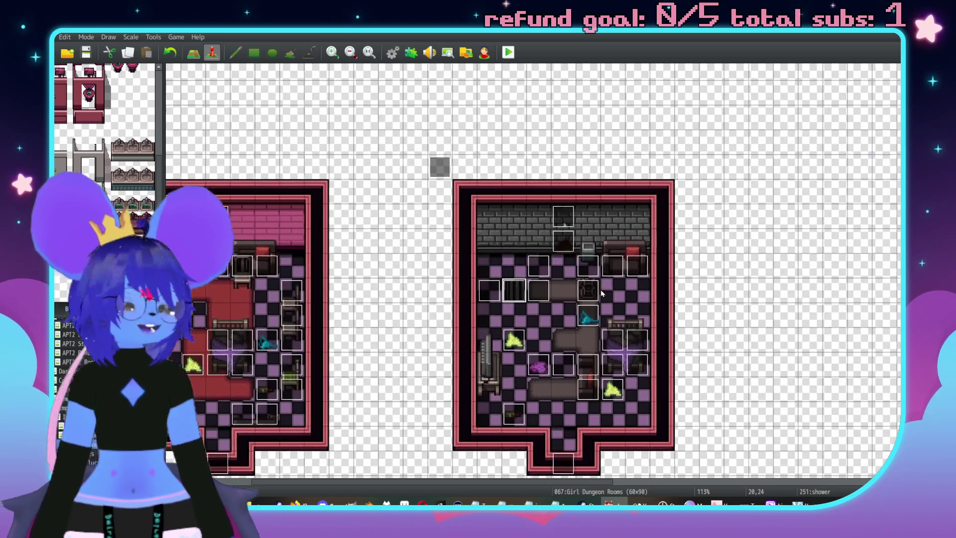
{"action": "scroll", "coordinate": [530, 294], "scroll_direction": "left", "scroll_amount": 1}
{"action": "double_click", "coordinate": [524, 294]}
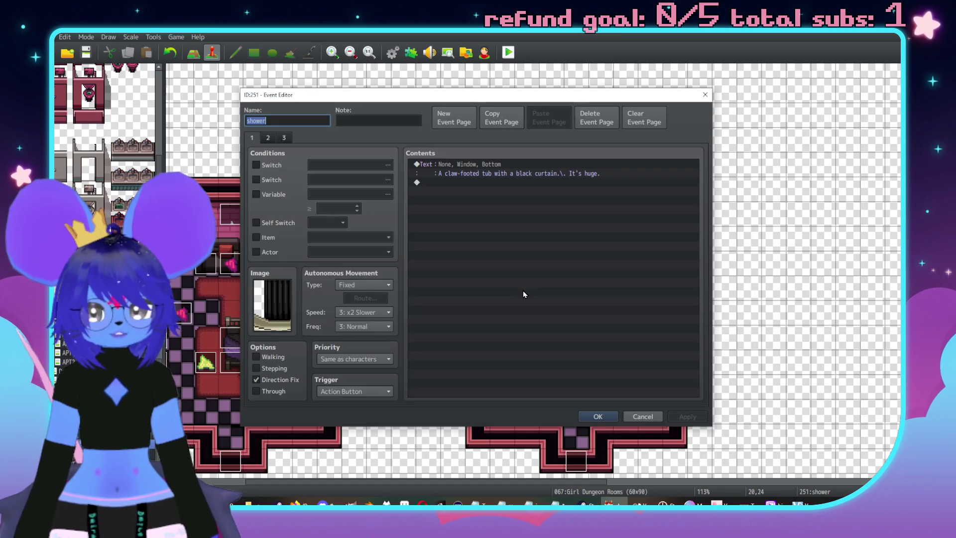
{"action": "left_click", "coordinate": [268, 139]}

- _THE PROBLEM_:
Skip the images and write out the rest of the listing exactly.

- _WRITTEN RESPONSE_:
{"action": "scroll", "coordinate": [530, 294], "scroll_direction": "left", "scroll_amount": 1}
{"action": "double_click", "coordinate": [524, 294]}
{"action": "left_click", "coordinate": [268, 139]}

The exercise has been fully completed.